SOURCE DOCUMENT
━━━
October 18, 2017 @ 7:30 pm

A Talk by Ian Caskie from the SS Great BritainTrust

Brunel’s SS Great Britain is one of the most important historic ships in the world.
When she was launched in 1843, she was called ‘the greatest experiment since the Creation’.

No one had ever designed so vast a ship, nor had the vision to build it of iron. Brunel fitted her with a 1000 hp steam engine, the most powerful yet used at sea. Perhaps most daring of all, Brunel rejected using conventional paddle wheels to drive his ship. Instead, he gave the SS Great Britain a screw propeller. This was the newest invention in maritime technology. By seeing how to combine these key innovations, Brunel created a ship that changed history.

In 1886, storms off Cape Horn badly damaged the SS Great Britain and forced her Capitan, Henry Stap, to seek shelter in the Falkland Islands, the first port of refuge. The ship’s owners decided the cost of repairs was far too high and eventually, their insurers sold the SS Great Britain to the Falkland Islands Company.
━━━
[Saved entries]
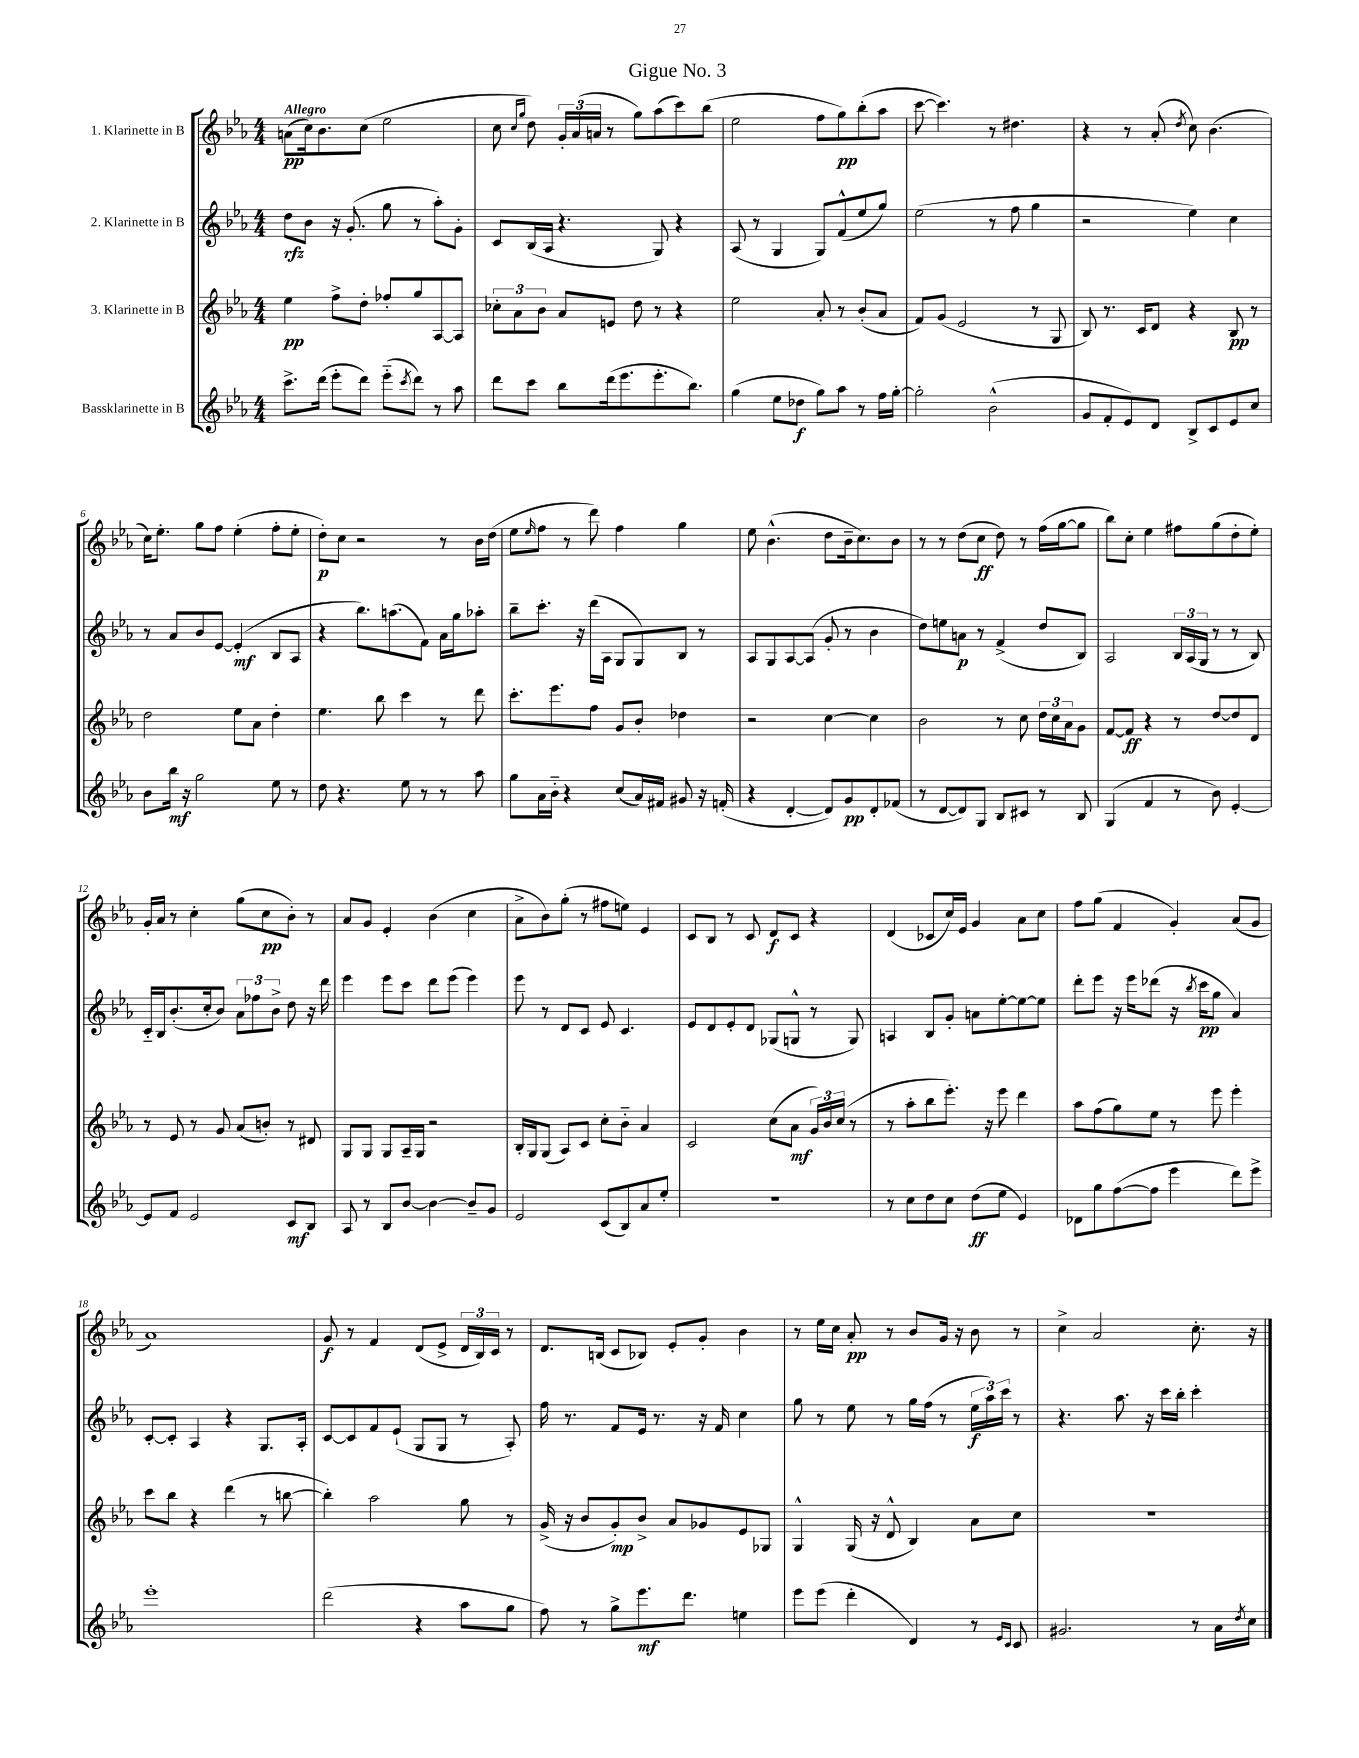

**kern	**kern	**kern	**kern
*staff4	*staff3	*staff2	*staff1
*clefG2	*clefG2	*clefG2	*clefG2
*k[b-e-a-]	*k[b-e-a-]	*k[b-e-a-]	*k[b-e-a-]
*M4/4	*M4/4	*M4/4	*M4/4
8.ccc^\L	4ee-\	8dd\L	(8a\L
.	.	8b-\J	16cc\k)
(16ddd\Jk	.	.	8.b-\
8eee-'\L	8ff^\L	16r	.
.	.	(8.g'/	.
8ddd\J)	8dd'\J	.	(8cc\J
(8eee-'~\L	8ff-'/L	8gg\	2ee-\
8qccc/	.	.	.
8ddd\J)	8gg/	8r	.
8r	[8A-/	8aa-'\L)	.
8aa-\	8A-/]J	8g'\J	.
=	=	=	=
8ddd\L	12cc-'\L	8c/L	8cc\
.	12a-\	.	.
.	.	.	16qqcc/LL
.	.	.	16qqgg/JJ
8ccc\J	.	(16B-/L	8dd\)
.	12b-\J	.	.
.	.	16A-/JJ	.
8bb-\L	8a-/L	4.r	24g'/LL
.	.	.	(24a-/
.	.	.	24a/JJ
(16ddd\k	8e/J	.	8r
8.eee-\	.	.	.
.	8dd\	.	8gg\L)
8.eee-'\	8r	8G/)	(8aa-\
.	4r	4r	8ccc\)
8.bb-\J)	.	.	.
.	.	.	(8bb-\J
=	=	=	=
(4gg\	2ee-\	(8A-/	2ee-\
.	.	8r	.
8ee-\L	.	4G/	.
8dd-\J	.	.	.
8gg\L)	8a-'/	8G/L)	8ff\L
8aa-\J	8r	(8f^^/	8gg\)
8r	(8b-'/L	8ee-/	(8bb-'\
16ff\LL	8a-/J	8gg/J)	8aa-\J
[16gg'\JJ	.	.	.
=	=	=	=
2gg'\]	8f/L)	(2ee-\	[8ccc\
.	(8g/J	.	4.ccc\])
.	2e-/	.	.
(2b-^^\	.	8r	8r
.	.	8ff\	4.dd#\
.	8r	4gg\	.
.	8G/	.	.
=	=	=	=
8g/L	8B-/)	2r	4r
8f'/	8.r	.	.
8e-/)	.	.	8r
.	16c/LK	.	.
8d/J	8d/J	.	(8a-'/
.	.	.	8qdd/
8B-^/L	4r	4ee-\)	8cc\)
8c/	.	.	(4.b-\
8e-/	8B-/	4cc\	.
8cc/J	8r	.	.
=	=	=	=
8b-\L	2dd\	8r	16cc\LK)
.	.	.	8.ee-'\J
16bb-\Jk	.	8a-/L	.
16r	.	.	.
2gg\	.	8b-/	8gg\L
.	.	[8e-/J	8ff\J
.	8ee-\L	(4e-'/]	(4ee-'\
.	8a-\J	.	.
8ee-\	4dd'\	8B-/L	8ff'\L
8r	.	8A-/J	8ee-'\J
=	=	=	=
8dd\	4.ee-\	4r	8dd'\L)
4.r	.	.	8cc\J
.	.	8.bb-\L)	2r
.	8bb-\	.	.
.	.	(8.aa\	.
8ee-\	4ccc\	.	.
8r	.	8f\J)	.
8r	8r	16a-\LL	8r
.	.	16gg\J	.
8aa-\	8ddd\	8aa-'\J	16b-\LL
.	.	.	(16dd\JJ
=	=	=	=
8gg\L	8.ccc'\L	8bb-~\L	8ee-\L
.	.	.	16qqee-/
16a-\L	.	8.ccc'\J	8ff\J
16b-'~\JJ	8.eee-\	.	.
4r	.	.	8r
.	.	16r	.
.	8ff\J	(16ddd\LL	8ddd\)
.	.	16A-\JJ	.
(8cc/L	8g/L	8G/L	4ff\
16a-/L)	8b-'/J	8G/)	.
16f#/JJ	.	.	.
8g#/	4dd-\	8B-/J	4gg\
16r	.	8r	.
(16f'/	.	.	.
=	=	=	=
4r	2r	8A-/L	8ee-\
.	.	8G/	(4.b-^^\
[4d'/	.	[8A-/	.
.	.	(8A-/]J	.
8d/]L)	[4cc\	8g'/	8dd\L
8g/	.	8r	16b-~\k
.	.	.	8.cc\)
8d'/	4cc\]	4b-\	.
(8f-/J	.	.	8b-\J
=	=	=	=
8r	2b-\	8dd\L)	8r
[8d/L	.	8ee\	8r
8d/])	.	8a\J	(8dd\L
8G/J	.	8r	8cc\J
8B-/L	8r	(4f^/	8dd\)
8c#/J	8cc\	.	8r
8r	24dd\LL	8dd/L	(16ff\LL
.	24cc\	.	.
.	.	.	[16gg\J
.	24a-\J	.	.
8B-/	8g\J	8B-/J)	8gg\]J
=	=	=	=
(4G/	[8f/L	2A-/	8bb-\L)
.	8f/]J	.	8cc'\J
4f/	4r	.	4ee-\
8r	8r	24B-/LL	8ff#\L
.	.	(24A-/	.
.	.	24G/JJ	.
8b-\)	[8dd/L	8r	(8gg\
[4e-'/	8dd/]	8r	8dd'\
.	8d/J	8B-/)	8ee-'\J)
=	=	=	=
8e-/]L	8r	16c'~/LL	16g'/LL
.	.	16B-/J	16a-/JJ
8f/J	8e-/	(8.b-'/	8r
2e-/	8r	.	4cc'\
.	.	16cc'/k	.
.	8g/	8b-/J)	.
.	(8a-/L	12a-\L	(8gg\L
.	.	12ff-\	.
.	8b'/J)	.	8cc\
.	.	12b-^\J	.
8c/L	8r	8dd\	8b-'\J)
8B-/J	8d#/	16r	8r
.	.	16ddd\	.
=	=	=	=
8A-/	8G/L	4eee-\	8a-/L
8r	8G/J	.	8g/J
8B-/L	8G/L	8eee-\L	4e-'/
[8b-/J	16A-~/L	8ccc\J	.
.	16G/JJ	.	.
4b-\_	2r	8ddd\L	(4b-\
.	.	(8eee-\J	.
8b-~/]L	.	4eee-\)	4cc\
8g/J	.	.	.
=	=	=	=
2e-/	16B-'/LL	8eee-\	8a-^\L
.	16G/J	.	.
.	(8G/J	8r	8b-\)
.	8A-/L)	8d/L	(8gg'\J
.	8c/J	8c/J	8r
(8c/L	8cc'\L	8e-/	8ff#\L
8B-/)	8b-'~\J	4.c/	8ee\J)
8a-/	4a-/	.	4e-/
8ee-'/J	.	.	.
=	=	=	=
1r	2c/	8e-/L	8c/L
.	.	8d/	8B-/J
.	.	8e-'/	8r
.	.	8d/J	8c/
.	(8cc\L	(8G-/L	8d/L
.	8a-\J	8G^^/J	8c/J
.	24g/LL)	8r	4r
.	24b-/	.	.
.	(24cc/JJ	.	.
.	8r	8G/)	.
=	=	=	=
8r	8r	4A/	(4d/
8cc\L	8aa-'\L	.	.
8dd\	8bb-\	8B-/L	8c-/L
8cc\J	8.eee-'\J)	8g'/J	16cc/L)
.	.	.	16e-/JJ
(8dd\L	.	8a\L	4g/
.	16r	.	.
8ee-\J	8eee-\	[8ee-'\	.
4e-/)	4ddd\	8ee-\_	8a-\L
.	.	8ee-\]J	8cc\J
=	=	=	=
8d-\L	8aa-\L	8ddd'\L	8ff\L
8gg\	(8ff\	8eee-\J	(8gg\J
([8ff\	8gg\)	16r	4f/
.	.	16eee-\LK	.
8ff\]J	8ee-\J	(8ddd-\J	.
4eee-\	8r	16r	4g'/)
.	.	8qbb-/	.
.	.	16ccc\LK	.
.	8eee-\	8gg\J	.
8ddd\L)	4eee-'\	4a-/)	(8a-/L
8eee-^\J	.	.	8g/J
=	=	=	=
1eee-'	8ccc\L	[8c'/L	1a-)
.	8bb-\J	8c'/]J	.
.	4r	4A-/	.
.	(4ddd\	4r	.
.	8r	8.G/L	.
.	[8bb\	.	.
.	.	16A-'/Jk	.
=	=	=	=
(2ddd\	4bb'\])	[8c/L	8g/
.	.	8c/]	8r
.	2aa-\	8f/	4f/
.	.	(8e-`/J	.
4r	.	8G/L	(8d/L
.	.	8G/J	8e-^/J
8aa-\L	8gg\	8r	24d/LL
.	.	.	24B-/)
.	.	.	24c/JJ
8gg\J	8r	8A-'/)	8r
=	=	=	=
8ff\)	(16g^/	16ff\	8.d/L
.	16r	8.r	.
8r	8b-/L	.	.
.	.	.	(16B/Jk
8gg^\L	8g'/)	8f/L	8c/L
8.eee-\	8b-^/J	16e-/Jk	8B-/J)
.	.	8.r	.
.	8a-/L	.	8e-'/L
8.ddd\J	.	.	.
.	8g-/	16r	8g'/J
.	.	16f/	.
4ee\	8e-/	4cc\	4b-\
.	8G-/J	.	.
=	=	=	=
8eee-\L	4G^^/	8gg\	8r
(8eee-\J	.	8r	16ee-\LL
.	.	.	16cc\JJ
4ddd'\	(16G/	8ee-\	8a-'/
.	16r	.	.
.	8d^^/	8r	8r
4d/)	4B-/)	16gg\LL	8b-/L
.	.	(16ff\JJ	.
.	.	8r	16g/Jk
.	.	.	16r
8r	8a-\L	24ee-\LL	8b-\
.	.	24aa-\)	.
.	.	24ccc\JJ	.
16qqe-/LL	.	.	.
16qqc/JJ	.	.	.
8c/	8cc\J	8r	8r
=	=	=	=
2.g#/	1r	4.r	4cc^\
.	.	.	2a-/
.	.	8.aa-\	.
.	.	16r	.
.	.	16ccc\LL	.
.	.	16bb-'\JJ	.
8r	.	4ccc'\	8.cc'\
16a-\LL	.	.	.
8qdd/	.	.	.
16cc\JJ	.	.	16r
==	==	==	==
*-	*-	*-	*-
━━━
BRIEF A
Revise the SS Great Britain passage, starting at the words "A Talk by Ian" and stopping after "that changed history.", with "steel" in place of "iron".
BRIEF B
Carry on the SS Great Britain text from its last sentence.

REPLY A
A Talk by Ian Caskie from the SS Great BritainTrust

Brunel’s SS Great Britain is one of the most important historic ships in the world.
When she was launched in 1843, she was called ‘the greatest experiment since the Creation’.

No one had ever designed so vast a ship, nor had the vision to build it of steel. Brunel fitted her with a 1000 hp steam engine, the most powerful yet used at sea. Perhaps most daring of all, Brunel rejected using conventional paddle wheels to drive his ship. Instead, he gave the SS Great Britain a screw propeller. This was the newest invention in maritime technology. By seeing how to combine these key innovations, Brunel created a ship that changed history.

REPLY B
Despite ferocious gales, an expert salvage team managed to refloat the SS Great Britain on 13th April 1970. The SS Great Britain crossed the Atlantic sitting on a huge floating pontoon pulled by tugs. This amazing salvage brought her 8,000 miles home to her birth place in Bristol.

The Speaker: Ian Caskie
Ian was born and raised on Merseyside, where he spent many an hour watching the arrivals and departures at Liverpool’s busy Pier Head in the 1950’s and 60’s. This led to his lifelong passion for ships – especially ocean liners. He was a Primary Head Teacher and School Improvement Adviser in Bristol for many years, and has been a Visitor Services volunteer with the SS Great Britain Trust since 2007.

Ian’s enthusiasm for his subject is clearly evidenced in his illustrated talk which tells the ship’s remarkable story from her original design through the different phases of her working life. It also describes her incredible salvage and return to Bristol in 1970, and finally her restoration, preservation and ‘re-launch’ as a multi-award-winning museum of international renown.

In building SS Great Britain, the second of his three great ships, Brunel successfully combined and adapted the very best of cutting-edge technologies to create the world’s first transatlantic liner – a true wonder of the Victorian age. She was the first ocean-going steamship with an iron hull, and the first driven by a propeller. This extraordinary ship, launched in 1843 as the largest and fastest afloat, transformed shipbuilding and sea travel forever.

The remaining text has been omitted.